The list of victims in this year’s state budget is long and troubling: full-day kindergarten construction, expanded health care coverage for poor children and higher education.

Why, oh why, didn’t lawmakers stash away a meaningful amount of cash in a rainy-day fund when they had the chance?

For reasons of politics and policy, the much-discussed idea of putting aside something on the order of 8 percent of the state budget never came to pass, even after voters allowed the state to keep more tax revenues by passing Referendum C.

And now the state, mired in the grips of a deepening recession that has sent revenues plummeting, must whack away to make ends meet.

Part of what Gov. Bill Ritter no doubt considered his legacy — better funding for colleges and universities, more access to all-day kindergarten — could vanish. Also on the chopping block is half the tourism promotion budget, a particularly counterintuitive move, since such studies show tourism promotion spending brings back $13 for every dollar spent.

Late last week, the state’s Joint Budget Committee kicked around scenarios in which state employees would be forced to take unpaid furloughs and not get pay raises.

The situation is dire. For the budget year ending in June, state government is expected to receive $600 million less in revenues than expected.

Although there was some dispute — and, we suspect, wishful thinking — over revenue projections, the budget folks from the executive and legislative branches appear to have come to rough agreement on the magnitude of the problem.

Of course, the budget problems won’t end in June with the fiscal year. Over the next 18 months, the state is expected to see a shortfall totaling more than $1 billion, a large sum in any context, but particularly so when you consider this year’s general fund budget was $7.5 billion.

Referendum C, approved by voters in 2005, created a perfect opportunity to build an adequate rainy-day fund.

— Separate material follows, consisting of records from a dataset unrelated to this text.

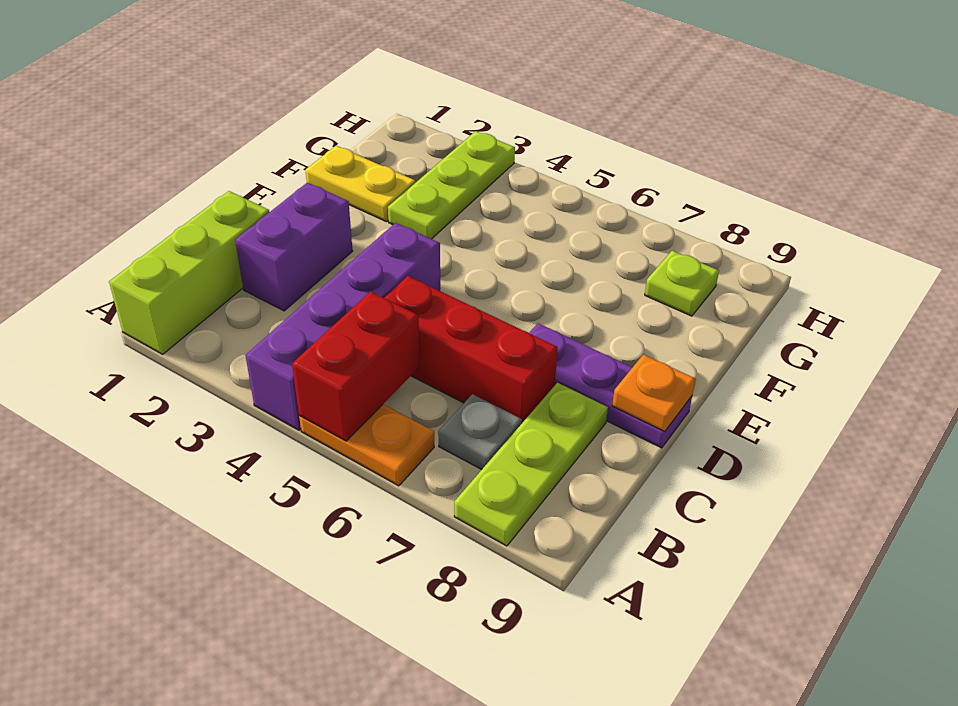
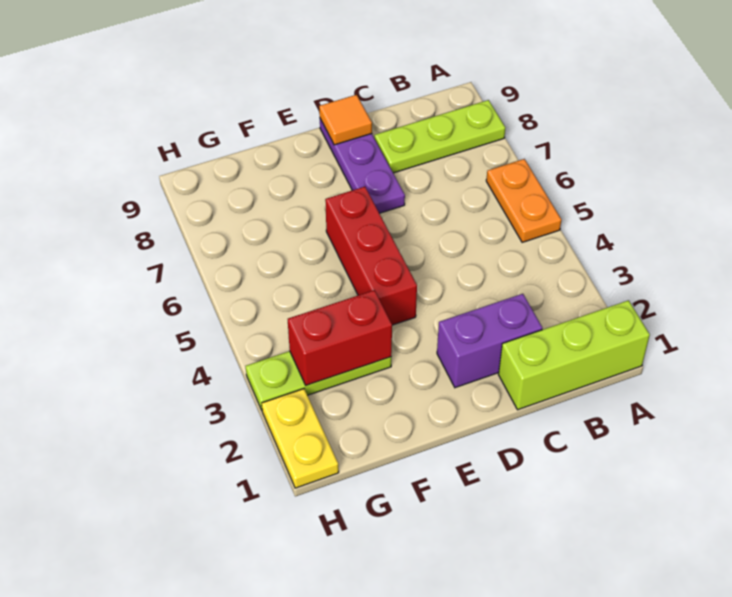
purple 1x4 brick [245,223,440,430] -> none
red 1x2 brick [292,292,420,441] -> red 1x2 brick moved to [288,290,392,385]
grey 1x1 plate [438,394,522,469] -> none
red 1x3 brick [385,276,558,423] -> red 1x3 brick moved to [325,187,417,325]
orange 1x1 plate [612,354,696,432] -> orange 1x1 tile [319,95,372,145]
yellow 1x2 plate [306,146,415,222] -> yellow 1x2 plate moved to [262,389,339,488]
lime 1x1 plate [645,251,719,316] -> none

After the severe budget cuts of 2001-03 recession, lawmakers should have committed to the fiscal restraint necessary to build a cushion against recession.

We weren’t alone in making that case. State Treasurer Cary Kennedy pushed for a larger reserve. In 2007, the House passed such a measure 64-1, but it died in the Senate. And when the governor first pitched his budget in November, it included additional money for reserves.

It was a laudable effort, but was too little, too late.

It’s unrealistic to create a credible rainy-day fund now. But when the economy is good again, and surely it will be, state lawmakers must remember times like these.

Unfortunately, today’s cuts will echo far into the future.